I understand that it has become a term of art, but I still dislike talking about generative AI “hallucinating.”
It’s not an apt metaphor; a hallucination is an error in perception, seeing something that isn’t there. That doesn’t apply to LLMs or diffusion models, though.
The process that produces erroneous output is exactly the same as the process that produces correct output; nothing has gone wrong, it’s just that the probabalistically-generated plausible answer was incorrect.
Related, and more essentially, an actual hallucination is an error in PERCEPTION. With AI (including so-called multi-modal systems), there is no one in there to perceive.
Indeed, when we converse with an AI-based product, the only possible hallucination is happening on our side of the keyboard (and reading some people’s AI takes, there’s definitely some hallucinating going on).
@maxleibman Some folks have used “confabulation” but it didn’t stick.
@maxleibman pretty much just chalked it up to the same people that made devops a job title, or other various product person words that everyone starts repeating.
@elebertus Speaking as someone whose job title is ”solutions architect,” I’m gonna about that one!
@maxleibman oh don’t worry I’ve been “a devops” before
@maxleibman I have never been happy with the term - far many of the reasons you say.

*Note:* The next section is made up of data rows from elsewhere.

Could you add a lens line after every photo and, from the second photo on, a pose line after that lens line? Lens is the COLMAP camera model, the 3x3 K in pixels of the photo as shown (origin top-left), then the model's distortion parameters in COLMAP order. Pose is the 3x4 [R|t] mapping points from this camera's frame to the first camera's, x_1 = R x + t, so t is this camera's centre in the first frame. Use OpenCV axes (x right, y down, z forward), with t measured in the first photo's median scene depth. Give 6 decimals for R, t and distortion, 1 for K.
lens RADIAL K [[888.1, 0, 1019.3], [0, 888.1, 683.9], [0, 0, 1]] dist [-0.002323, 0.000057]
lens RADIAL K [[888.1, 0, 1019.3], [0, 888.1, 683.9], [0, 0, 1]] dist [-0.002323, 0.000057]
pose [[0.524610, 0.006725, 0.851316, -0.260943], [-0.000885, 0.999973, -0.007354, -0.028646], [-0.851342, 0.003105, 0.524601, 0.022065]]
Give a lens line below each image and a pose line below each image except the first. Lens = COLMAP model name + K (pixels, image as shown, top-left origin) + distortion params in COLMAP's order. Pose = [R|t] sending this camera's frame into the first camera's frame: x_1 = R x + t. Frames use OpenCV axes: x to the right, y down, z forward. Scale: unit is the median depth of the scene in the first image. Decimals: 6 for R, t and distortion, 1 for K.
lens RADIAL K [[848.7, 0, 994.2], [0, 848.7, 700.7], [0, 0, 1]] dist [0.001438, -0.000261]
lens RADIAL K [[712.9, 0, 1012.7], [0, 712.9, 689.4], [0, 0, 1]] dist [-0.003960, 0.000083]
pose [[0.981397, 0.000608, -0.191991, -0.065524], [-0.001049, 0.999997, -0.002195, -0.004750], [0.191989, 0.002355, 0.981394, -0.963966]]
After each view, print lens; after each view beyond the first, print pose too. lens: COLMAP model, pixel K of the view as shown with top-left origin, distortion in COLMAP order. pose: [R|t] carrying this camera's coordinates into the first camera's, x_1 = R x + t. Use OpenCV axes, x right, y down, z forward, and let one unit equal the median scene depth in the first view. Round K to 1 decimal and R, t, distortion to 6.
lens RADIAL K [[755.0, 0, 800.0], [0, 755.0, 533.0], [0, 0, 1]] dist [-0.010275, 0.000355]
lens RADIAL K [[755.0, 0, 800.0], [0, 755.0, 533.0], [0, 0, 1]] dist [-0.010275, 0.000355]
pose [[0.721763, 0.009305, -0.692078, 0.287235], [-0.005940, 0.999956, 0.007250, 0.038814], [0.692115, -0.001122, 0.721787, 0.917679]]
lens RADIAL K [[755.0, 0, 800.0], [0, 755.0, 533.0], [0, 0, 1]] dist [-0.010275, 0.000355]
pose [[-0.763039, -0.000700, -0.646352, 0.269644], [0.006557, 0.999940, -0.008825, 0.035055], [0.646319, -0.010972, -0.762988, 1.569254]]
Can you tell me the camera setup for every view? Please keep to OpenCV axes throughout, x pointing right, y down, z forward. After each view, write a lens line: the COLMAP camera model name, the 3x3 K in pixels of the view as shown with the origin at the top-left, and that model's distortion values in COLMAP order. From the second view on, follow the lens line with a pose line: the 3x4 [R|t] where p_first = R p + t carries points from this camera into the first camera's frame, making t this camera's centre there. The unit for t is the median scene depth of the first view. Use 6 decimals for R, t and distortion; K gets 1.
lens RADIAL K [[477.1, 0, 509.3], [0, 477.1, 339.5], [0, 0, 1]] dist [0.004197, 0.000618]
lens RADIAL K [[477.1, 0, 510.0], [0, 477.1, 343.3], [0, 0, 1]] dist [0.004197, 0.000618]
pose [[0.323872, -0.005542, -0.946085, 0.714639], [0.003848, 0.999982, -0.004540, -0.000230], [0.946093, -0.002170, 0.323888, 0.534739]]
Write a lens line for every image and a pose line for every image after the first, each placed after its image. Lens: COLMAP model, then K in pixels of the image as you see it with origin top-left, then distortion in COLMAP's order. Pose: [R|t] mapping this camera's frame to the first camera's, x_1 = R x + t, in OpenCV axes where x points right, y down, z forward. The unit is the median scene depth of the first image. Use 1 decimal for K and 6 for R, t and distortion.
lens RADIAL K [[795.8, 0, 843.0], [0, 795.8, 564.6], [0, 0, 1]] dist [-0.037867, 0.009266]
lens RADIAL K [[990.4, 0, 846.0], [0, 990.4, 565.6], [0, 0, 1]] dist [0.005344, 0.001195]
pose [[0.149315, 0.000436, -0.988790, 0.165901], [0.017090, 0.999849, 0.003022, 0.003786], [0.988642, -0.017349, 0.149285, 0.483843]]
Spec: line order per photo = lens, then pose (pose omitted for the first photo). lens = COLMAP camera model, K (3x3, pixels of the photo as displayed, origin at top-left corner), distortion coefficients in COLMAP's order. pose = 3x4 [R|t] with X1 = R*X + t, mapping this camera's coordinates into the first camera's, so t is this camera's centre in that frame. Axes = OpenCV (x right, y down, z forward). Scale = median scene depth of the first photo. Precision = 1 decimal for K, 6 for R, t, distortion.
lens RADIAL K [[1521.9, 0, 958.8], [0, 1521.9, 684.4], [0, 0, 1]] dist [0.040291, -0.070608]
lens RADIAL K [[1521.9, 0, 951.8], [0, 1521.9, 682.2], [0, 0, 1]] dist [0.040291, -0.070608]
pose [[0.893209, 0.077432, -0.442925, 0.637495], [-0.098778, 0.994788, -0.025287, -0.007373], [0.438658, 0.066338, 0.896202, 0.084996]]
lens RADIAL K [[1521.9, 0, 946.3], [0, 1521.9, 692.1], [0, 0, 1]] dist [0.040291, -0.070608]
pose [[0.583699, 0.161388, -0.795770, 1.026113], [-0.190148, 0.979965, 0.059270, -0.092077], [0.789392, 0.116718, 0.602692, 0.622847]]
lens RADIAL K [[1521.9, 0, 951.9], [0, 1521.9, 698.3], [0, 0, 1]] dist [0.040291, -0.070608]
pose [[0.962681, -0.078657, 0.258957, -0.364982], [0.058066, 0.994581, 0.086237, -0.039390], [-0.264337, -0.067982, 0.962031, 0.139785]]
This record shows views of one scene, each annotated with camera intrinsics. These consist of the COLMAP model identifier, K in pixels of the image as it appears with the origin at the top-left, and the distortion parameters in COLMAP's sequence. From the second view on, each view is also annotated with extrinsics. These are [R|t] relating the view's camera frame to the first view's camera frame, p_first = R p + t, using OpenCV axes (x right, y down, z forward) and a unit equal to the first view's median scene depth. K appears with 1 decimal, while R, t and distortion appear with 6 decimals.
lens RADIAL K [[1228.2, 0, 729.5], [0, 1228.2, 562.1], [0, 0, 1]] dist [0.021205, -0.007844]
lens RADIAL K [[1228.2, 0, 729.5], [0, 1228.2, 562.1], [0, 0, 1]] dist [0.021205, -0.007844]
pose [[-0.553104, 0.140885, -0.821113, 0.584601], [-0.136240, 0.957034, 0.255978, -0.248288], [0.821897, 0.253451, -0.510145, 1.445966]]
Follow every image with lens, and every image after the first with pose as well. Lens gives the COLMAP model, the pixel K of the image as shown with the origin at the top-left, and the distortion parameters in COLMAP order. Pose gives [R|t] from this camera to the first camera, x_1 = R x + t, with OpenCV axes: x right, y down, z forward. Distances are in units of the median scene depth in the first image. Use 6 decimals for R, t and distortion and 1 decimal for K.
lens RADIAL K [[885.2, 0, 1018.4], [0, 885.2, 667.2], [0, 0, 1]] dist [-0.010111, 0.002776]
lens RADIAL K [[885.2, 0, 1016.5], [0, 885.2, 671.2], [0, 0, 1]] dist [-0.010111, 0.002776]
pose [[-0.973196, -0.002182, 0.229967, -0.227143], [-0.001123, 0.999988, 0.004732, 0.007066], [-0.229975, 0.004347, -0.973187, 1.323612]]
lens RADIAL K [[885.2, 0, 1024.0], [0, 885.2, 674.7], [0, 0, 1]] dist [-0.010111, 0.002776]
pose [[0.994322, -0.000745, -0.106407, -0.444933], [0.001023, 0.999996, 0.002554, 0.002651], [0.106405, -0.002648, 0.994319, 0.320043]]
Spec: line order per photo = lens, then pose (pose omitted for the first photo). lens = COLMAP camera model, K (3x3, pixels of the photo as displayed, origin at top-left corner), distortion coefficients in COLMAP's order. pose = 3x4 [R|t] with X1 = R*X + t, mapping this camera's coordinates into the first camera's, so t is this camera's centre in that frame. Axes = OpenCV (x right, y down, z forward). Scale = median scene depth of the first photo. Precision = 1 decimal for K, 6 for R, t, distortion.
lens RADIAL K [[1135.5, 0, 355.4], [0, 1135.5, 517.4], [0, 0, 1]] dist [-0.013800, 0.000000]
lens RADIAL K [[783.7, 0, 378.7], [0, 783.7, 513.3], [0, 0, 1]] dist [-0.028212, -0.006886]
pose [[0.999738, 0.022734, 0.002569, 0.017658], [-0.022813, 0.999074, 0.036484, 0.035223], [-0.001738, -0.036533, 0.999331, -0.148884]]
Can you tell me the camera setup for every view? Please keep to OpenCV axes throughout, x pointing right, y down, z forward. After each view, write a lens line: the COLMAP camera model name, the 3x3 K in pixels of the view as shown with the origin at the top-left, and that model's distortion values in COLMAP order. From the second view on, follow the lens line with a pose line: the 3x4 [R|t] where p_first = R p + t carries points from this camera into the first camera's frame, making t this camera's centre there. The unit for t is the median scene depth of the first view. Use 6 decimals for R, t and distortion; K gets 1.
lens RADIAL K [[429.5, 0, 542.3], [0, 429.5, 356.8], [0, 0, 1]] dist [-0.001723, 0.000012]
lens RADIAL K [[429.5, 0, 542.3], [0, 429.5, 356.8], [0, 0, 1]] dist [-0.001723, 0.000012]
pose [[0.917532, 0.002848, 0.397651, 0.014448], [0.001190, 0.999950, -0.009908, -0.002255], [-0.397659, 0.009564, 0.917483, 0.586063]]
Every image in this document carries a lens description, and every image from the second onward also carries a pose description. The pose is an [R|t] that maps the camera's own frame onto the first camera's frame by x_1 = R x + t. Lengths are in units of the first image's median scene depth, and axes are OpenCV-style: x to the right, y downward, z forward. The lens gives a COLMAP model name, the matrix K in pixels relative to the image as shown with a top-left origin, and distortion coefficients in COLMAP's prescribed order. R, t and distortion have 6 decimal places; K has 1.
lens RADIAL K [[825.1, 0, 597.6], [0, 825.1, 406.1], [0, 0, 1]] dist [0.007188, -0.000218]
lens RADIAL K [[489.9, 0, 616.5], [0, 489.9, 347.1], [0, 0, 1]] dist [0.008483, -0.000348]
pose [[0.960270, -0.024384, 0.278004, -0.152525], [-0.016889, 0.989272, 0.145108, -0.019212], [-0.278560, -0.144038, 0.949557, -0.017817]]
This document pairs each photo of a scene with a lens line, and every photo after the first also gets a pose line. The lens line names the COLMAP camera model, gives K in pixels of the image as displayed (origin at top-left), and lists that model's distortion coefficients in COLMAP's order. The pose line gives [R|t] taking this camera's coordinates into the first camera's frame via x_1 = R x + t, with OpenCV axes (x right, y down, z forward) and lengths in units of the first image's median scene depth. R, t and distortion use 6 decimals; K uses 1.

It is not a hallucination.
It is not that we see a tree and imagine it is blue. It is that someone has actually painted a tree blue.
@maxleibman Beautifully put
@maxleibman when an LLM is wrong, you can call it wrong
Today's immense training data sets include absolute boatloads of wrong
@maxleibman
Another way someone put it was that LLMs hallucinate 100% of their output and it just coincides with reality and facts just enough you can market it not being completely useless.
@maxleibman as @tante says, it’s *all* hallucinations.
@maxleibman I consider it more a gaslighting than a hallucination, albeit unintentioned on the LLM's end
The use of that term applied to LLMs has bothered me as well. I would prefer they just call them what they are: incorrect answers.
It is a bit baffling that people so nonchalantly adopt these models as agents of fact when they often fail to produce correct answers.
@maxleibman The urge to anthropomorphize LLMs is very strong.
encouraging folks to act like they are not robots, feels as hard as discussing the ways in which a robot is not alive.
both of these seem harder every day.
when we did a bit of star wars day media critique (theme snacks and arguing), we talked a lot about fantasy v sci-fi and the role of droids.
@maxleibman I used to say it’s all hallucination, but it may be more apt (and relatable) to say it’s all dreaming.
Just like in our own dreams, it starts with a premise or idea, then a believable story is built around it, with plausible details, progression, even plot twists.
These are all built on our own knowledge and experiences, just like with an AI.
But sometimes, the dream takes an odd turn. This can be crazy and unexpected, and those are the “hallucinations” that make the press.
They can also be believable, and even logically consistent. But they’re still wrong — the worst result for an AI you’re hoping for an answer from.
@darthnull Great reply! I don’t like the anthropomorphizing of “dreams,” but in terms of analogy you’re right, it is a much better fit.
@maxleibman We’re gonna anthropomorphise anyway, so we can at least use a more accurate metaphor. :)
@darthnull Well put!
@maxleibman I 100% agree. Here’s a blog post I wrote on the subject a while back: https://mattjhayes.com/2024/01/21/when-computers-hallucinate/
@maxleibman a better word is "confabulation" but it didn't catch on because it is less familiar and maybe less dramatic sounding.